Principle 2: Full Kit instead of Scheduling based Synchronization
Since plans go haywire within no time, there is no way to achieve synchronization by doing a “required by date” planning. Hence starting work without complete information, with the hope that remaining information will come through just in time when it is actually required does not work. Often the resources providing the information may have moved to some other project or the required by date would have undergone a change because of variability.
Hence disruption of work is unavoidable if the full kit of information, materials and approvals are not available beforehand. But when WIP is reduced, the time spent in waiting for WIP levels to go down provides ample opportunity to ensure that all preparatory work for the new ones are ready, provided there is a separate preparatory team doing the job.
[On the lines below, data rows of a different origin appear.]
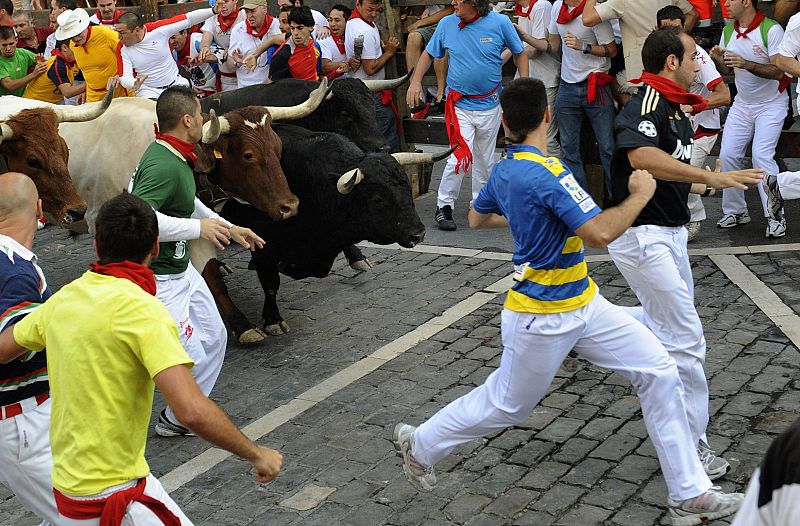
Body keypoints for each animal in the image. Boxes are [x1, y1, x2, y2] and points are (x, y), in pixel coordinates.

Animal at [199, 125, 428, 340]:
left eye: (408, 189)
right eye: (378, 199)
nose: (418, 234)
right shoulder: (263, 244)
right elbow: (271, 282)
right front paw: (273, 320)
Further, implementing a full kit rule also implies that no phase of R&D can start unless the previous stage gate requirements are completed in letter and spirit. But since a lower WIP also takes away the pressure of time, this enables one to follow the rule of gates without the need to violate it.
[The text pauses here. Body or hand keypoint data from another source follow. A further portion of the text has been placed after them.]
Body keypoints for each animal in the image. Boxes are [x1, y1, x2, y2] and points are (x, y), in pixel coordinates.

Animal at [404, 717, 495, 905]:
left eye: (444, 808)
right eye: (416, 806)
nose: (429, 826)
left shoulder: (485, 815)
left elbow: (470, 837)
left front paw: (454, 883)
Principle 3: Active task management instead of milestone based reviews
Predefined date commitments on every project are not in sync with principles of WIP rule and a common global sequenced priority of projects. Delays in such deadlines eventually leads to everything becoming urgent which can trigger the vicious loop of bad multitasking and more delays. Hence one needs a process of daily management and predefined issue resolution frequency rather than the usual process of intervention close to committed dates
Principle 4: Project Buffers Instead of task level buffers
Embracing rule of “one-out-then-one-in” and daily management inevitably means letting go traditional project planning methods of task level estimates and commitments. However these task deadlines provide visibility to the progress of a project. So, if these plans are dismantled, an alternative method is needed to ensure visibility and control of the overall project.
This can be done by creating a project buffer tracker which does not use task level deadlines but yet provides better project level predictability of completion. For this, one needs to differentiate between touch time (the net value added time without interruption or rework) of doing a task and the buffers that tend to be added. Once they are segregated, the buffers from tasks can be aggregated as one single project level buffer. Whenever, a task exceeds touch time due to uncertainties, it will consume this buffer time making the progress of the entire project visible to everyone in the organization. By tracking the rate of this buffer consumption vis-à-vis the work completion, the company can now track all the projects in the company’s R&D pipeline and take expediting/corrective actions wherever judicious.
Once these processes are institutionalized, their combined effect is a dramatic release of capacity and reduction in lead time. This will not only enable the company to continually increase FDA submissions and earn higher margins; it will also simultaneously destress the entire process and build a happier work place.
1Hatch-Waxman act 1984 created the original regulatory path for generic medicines Generics life cycle is governed by laws of demand and supply.
2More suppliers enter as the market for generics mature, leading to lower prices and lesser margins for all players.